James McNamara had studied Chemical Engineering at the University of Virginia (BS in 1992), Neurobiology at Duke University (PhD in 2003) and then completed a Post-doc at Duke University where he developed RNA based therapeutic approaches for cancer. He joined the Department of Internal Medicine at the University of Iowa in 2007. His research is focused on developing rapid clinical diagnostic assays for bacterial infectious diseases based on selective detection of pathogen-derived nuclease activities.

Abstract:

Rapid and sensitive methods are currently needed for the detection of many important bacterial pathogens. The diversity of nucleases and their presence in all living organisms make them an attractive class of biomarkers for such applications.
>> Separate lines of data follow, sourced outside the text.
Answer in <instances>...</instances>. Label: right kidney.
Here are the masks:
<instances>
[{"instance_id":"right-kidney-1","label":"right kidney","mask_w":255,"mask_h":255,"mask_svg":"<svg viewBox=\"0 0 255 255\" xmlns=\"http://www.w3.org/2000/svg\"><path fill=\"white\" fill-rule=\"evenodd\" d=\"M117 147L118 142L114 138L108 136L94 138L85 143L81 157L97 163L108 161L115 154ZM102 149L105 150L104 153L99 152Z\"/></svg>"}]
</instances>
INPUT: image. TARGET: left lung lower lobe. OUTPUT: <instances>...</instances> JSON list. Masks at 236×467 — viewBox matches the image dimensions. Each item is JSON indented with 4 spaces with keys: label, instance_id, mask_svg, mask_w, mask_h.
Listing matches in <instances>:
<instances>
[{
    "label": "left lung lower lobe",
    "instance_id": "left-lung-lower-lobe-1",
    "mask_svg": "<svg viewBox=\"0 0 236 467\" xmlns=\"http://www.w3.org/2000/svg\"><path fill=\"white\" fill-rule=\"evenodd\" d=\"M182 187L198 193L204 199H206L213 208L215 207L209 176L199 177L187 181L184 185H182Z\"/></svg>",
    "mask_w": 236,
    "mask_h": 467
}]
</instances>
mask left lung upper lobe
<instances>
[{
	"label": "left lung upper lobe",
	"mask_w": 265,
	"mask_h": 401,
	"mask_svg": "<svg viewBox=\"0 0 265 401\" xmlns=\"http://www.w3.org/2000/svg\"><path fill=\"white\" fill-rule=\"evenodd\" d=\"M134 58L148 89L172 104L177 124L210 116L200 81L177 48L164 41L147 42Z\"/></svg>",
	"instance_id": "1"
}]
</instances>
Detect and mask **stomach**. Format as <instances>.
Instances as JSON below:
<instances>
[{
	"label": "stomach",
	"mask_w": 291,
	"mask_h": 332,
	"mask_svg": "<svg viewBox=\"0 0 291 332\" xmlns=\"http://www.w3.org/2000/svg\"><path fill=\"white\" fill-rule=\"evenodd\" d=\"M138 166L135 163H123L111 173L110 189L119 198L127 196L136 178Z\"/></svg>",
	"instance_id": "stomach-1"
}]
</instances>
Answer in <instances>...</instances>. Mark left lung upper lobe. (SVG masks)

Moreover, in contrast to most biomarkers, the enzymatic activity of nucleases can be used for signal amplification in assays that detect them. An important advantage of this approach is that it is not subject to the background that results from the non-specific adherence of exogenous enzymes (e.g., HRP-coupled antibodies binding to ELISA plates). We have developed various rapid and ultrasensitive assays that detect target bacterial species with quenched fluorescent oligonucleotide substrates that are selectively digested (and thereby activated) by their nucleases. The author will discuss applications that have been developed with this platform, including rapid culture-independent detection of 1) urinary tract infections via detection of endonuclease I (of E. coli) and 2) S. aureus bacteremia via detection of micrococcal nuclease. 

Biography:

Umashanger Thayasivam has completed his PhD from the University of Georgia in 2009. He is currently working as an Associate Professor of Statistics at Rowan University, Mathematics Department. His interdisciplinary research spans diverse areas including data mining, robust estimation and network security. He collaborated with Biomarker Discovery Center at Rowan School of Osteopathic Medicine and optimizing and verifying the utility of autoantibody biomarkers for early diagnosis. He has published several papers in reputed journals and conference proceeedings. He has been PI/co-PI for several internal and external grants. He won the Best Research Paper Award for his work on robust estimation (GSTF 2017).

Abstract:

Analyzing biomarkers is a rapidly emerging study that helps answering a wide range of biological questions. Modern biology has experienced an increasing use of data mining techniques for large scale and complex biomarker analysis. There is an urgent need to identify biomarkers that can accurately detect and diagnose rare diseases. One of its greatest potentials is, the development of criteria that allow us to diagnose a disease or to classify patients according to their risk for a clinical outcome of interest. Metabolite profiling data and omics data in general, pose several statistical challenges for classification and prediction. Metabolomics, like most ‘omics’ technologies, suffer from the problem of having huge quantities of data without the ability to efficiently process them and gain valuable knowledge. Random Forest (RF) technique, which includes an ensemble of decision trees and incorporates feature selections and interactions naturally within the learning process, is a popular choice for omics data. Recent work in computational biology has shown an increased use of random forest, owing to its unique advantages in dealing with small sample. The focus of this presentation is two-fold. First, to provide an overview of data mining in particlulur Random Forest (RF) technique in biomarker discovery, including feature selection. Second, to briefly introduce application by presenting results from different biomarker studies.